-------- Dataset --------

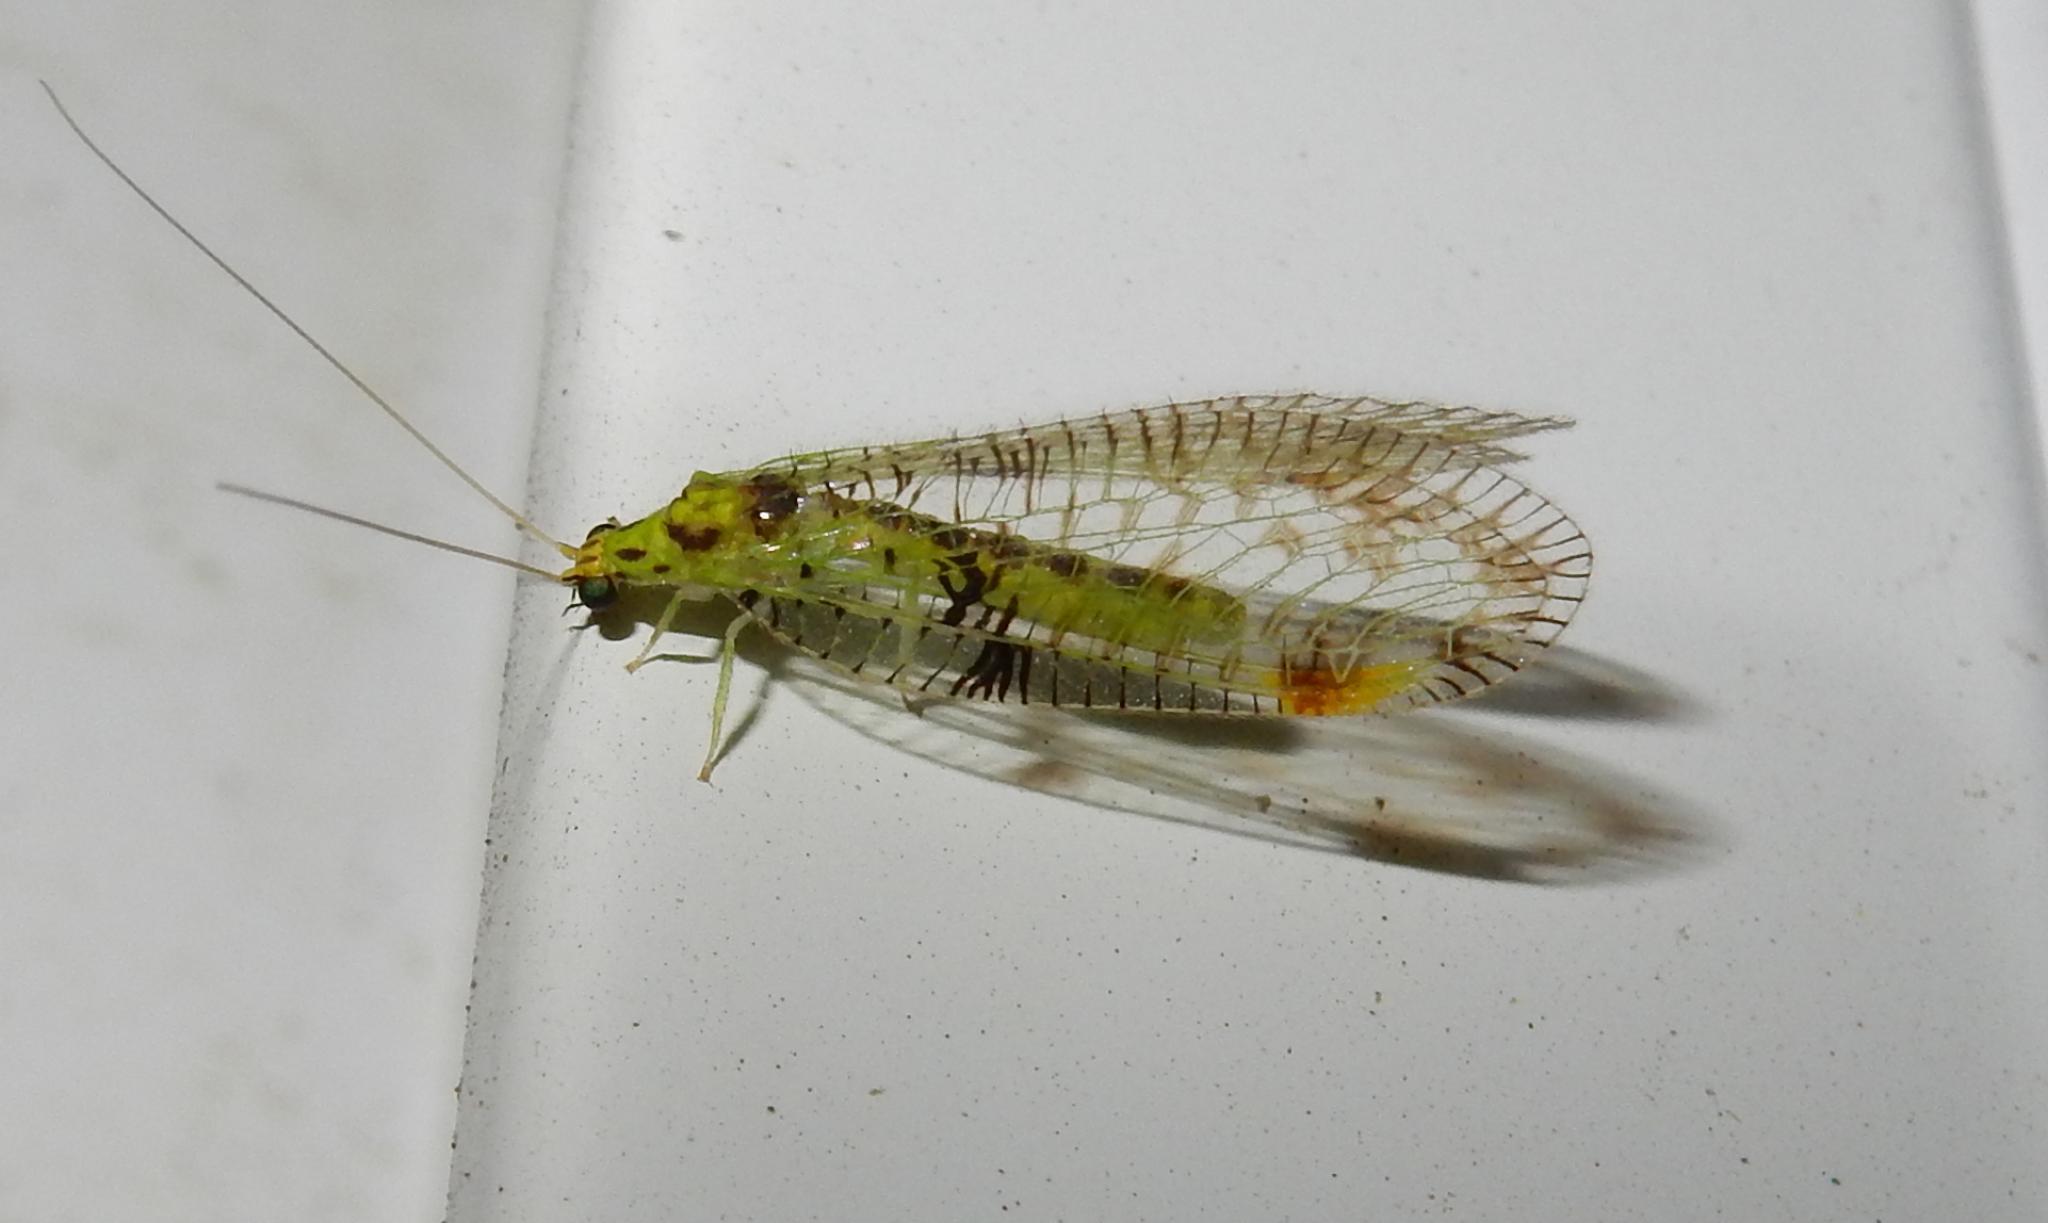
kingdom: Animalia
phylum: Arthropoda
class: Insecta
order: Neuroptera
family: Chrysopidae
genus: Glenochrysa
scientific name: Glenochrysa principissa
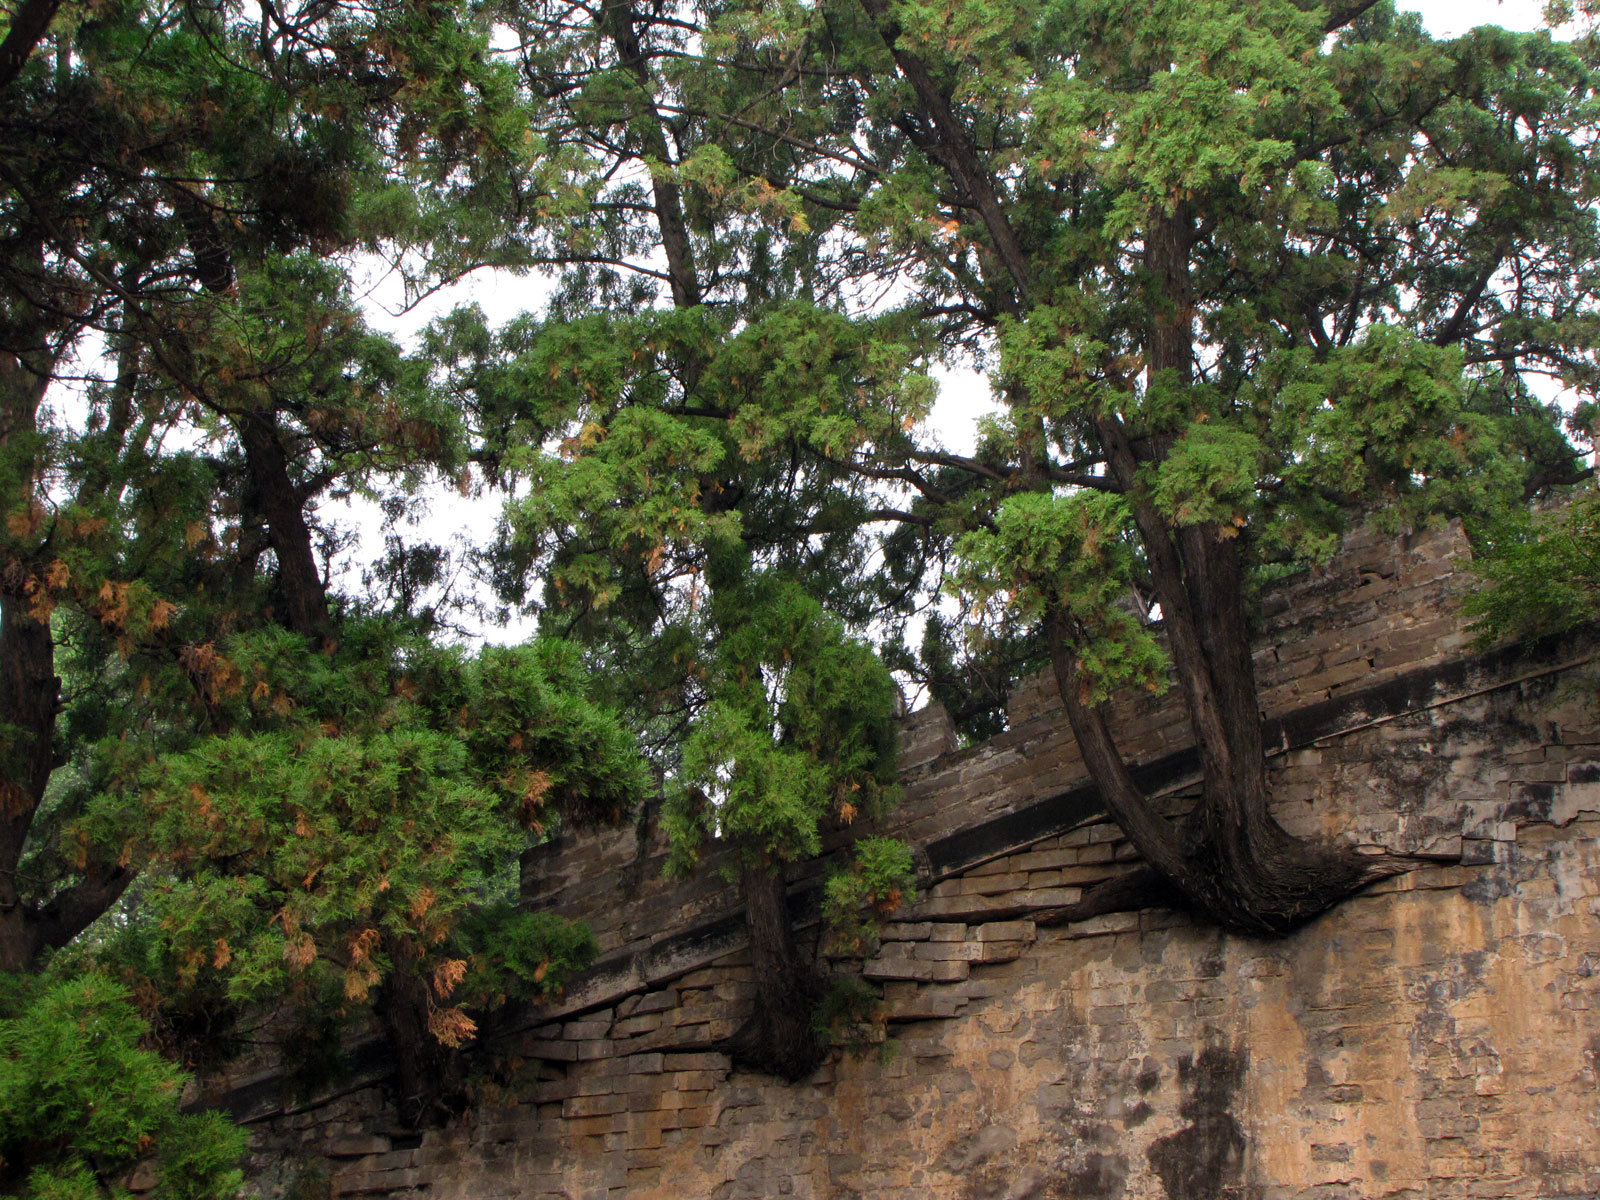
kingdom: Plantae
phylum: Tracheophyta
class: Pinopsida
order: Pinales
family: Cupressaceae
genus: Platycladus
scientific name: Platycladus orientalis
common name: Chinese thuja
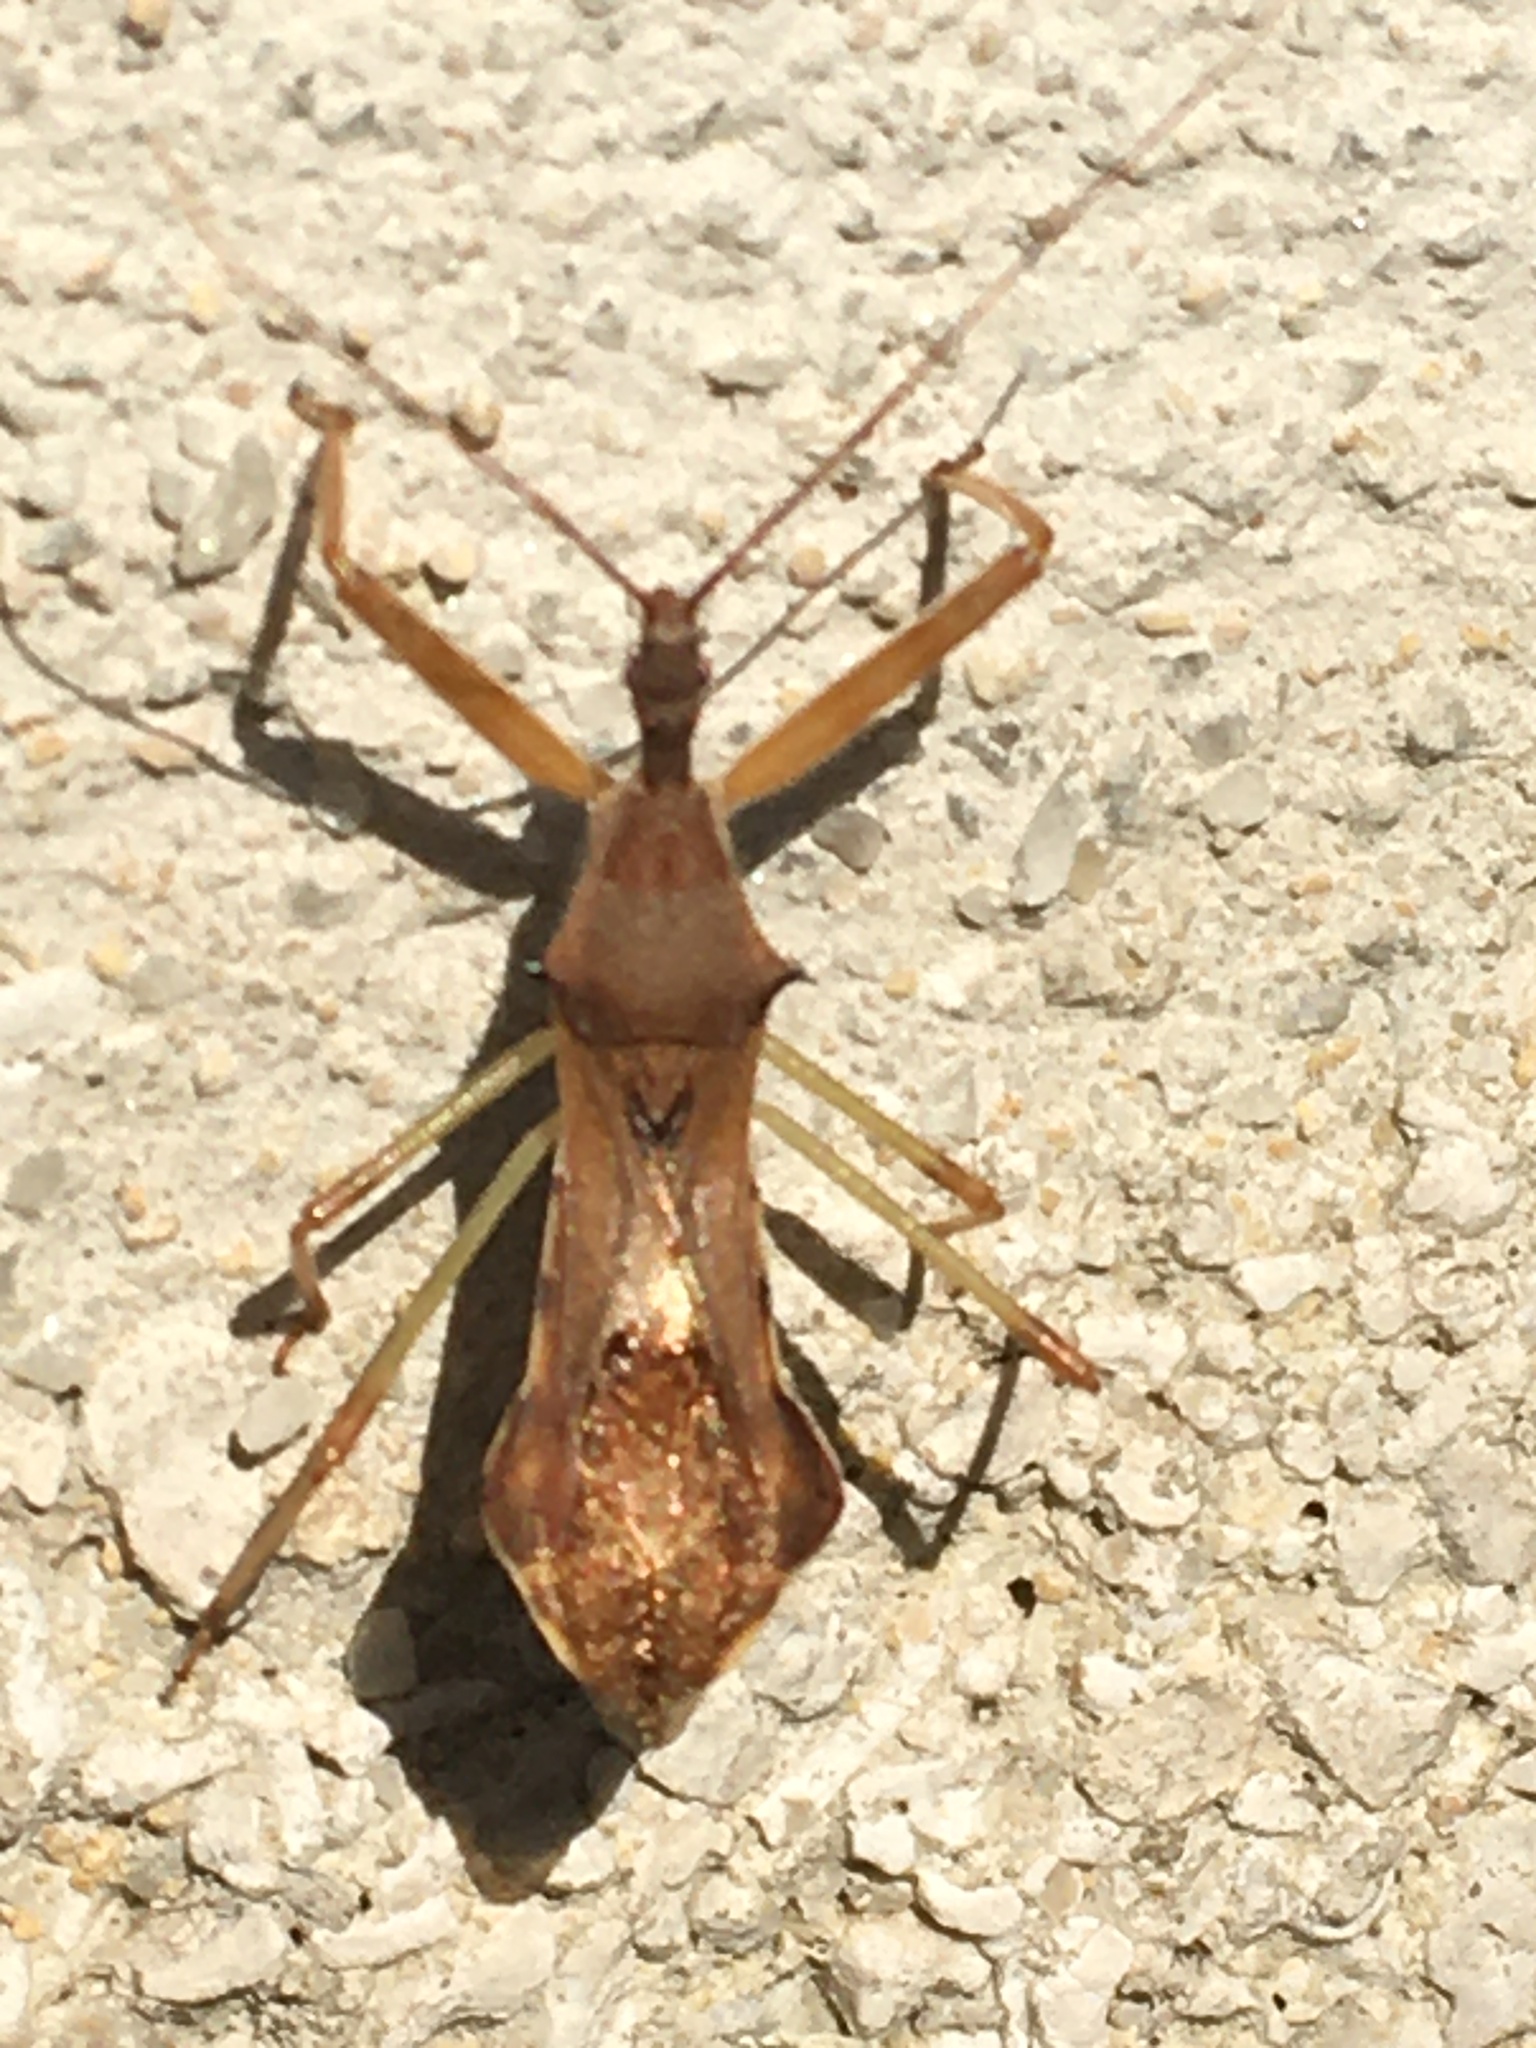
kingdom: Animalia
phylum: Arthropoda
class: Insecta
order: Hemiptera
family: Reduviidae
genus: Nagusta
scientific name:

--------

Copy the lines word for word, from the line with "scientific name: Glenochrysa principissa" through the very last line, keeping both ends. Leave the pictures out of your answer.

## Exercise solution
scientific name: Glenochrysa principissa
kingdom: Plantae
phylum: Tracheophyta
class: Pinopsida
order: Pinales
family: Cupressaceae
genus: Platycladus
scientific name: Platycladus orientalis
common name: Chinese thuja
kingdom: Animalia
phylum: Arthropoda
class: Insecta
order: Hemiptera
family: Reduviidae
genus: Nagusta
scientific name:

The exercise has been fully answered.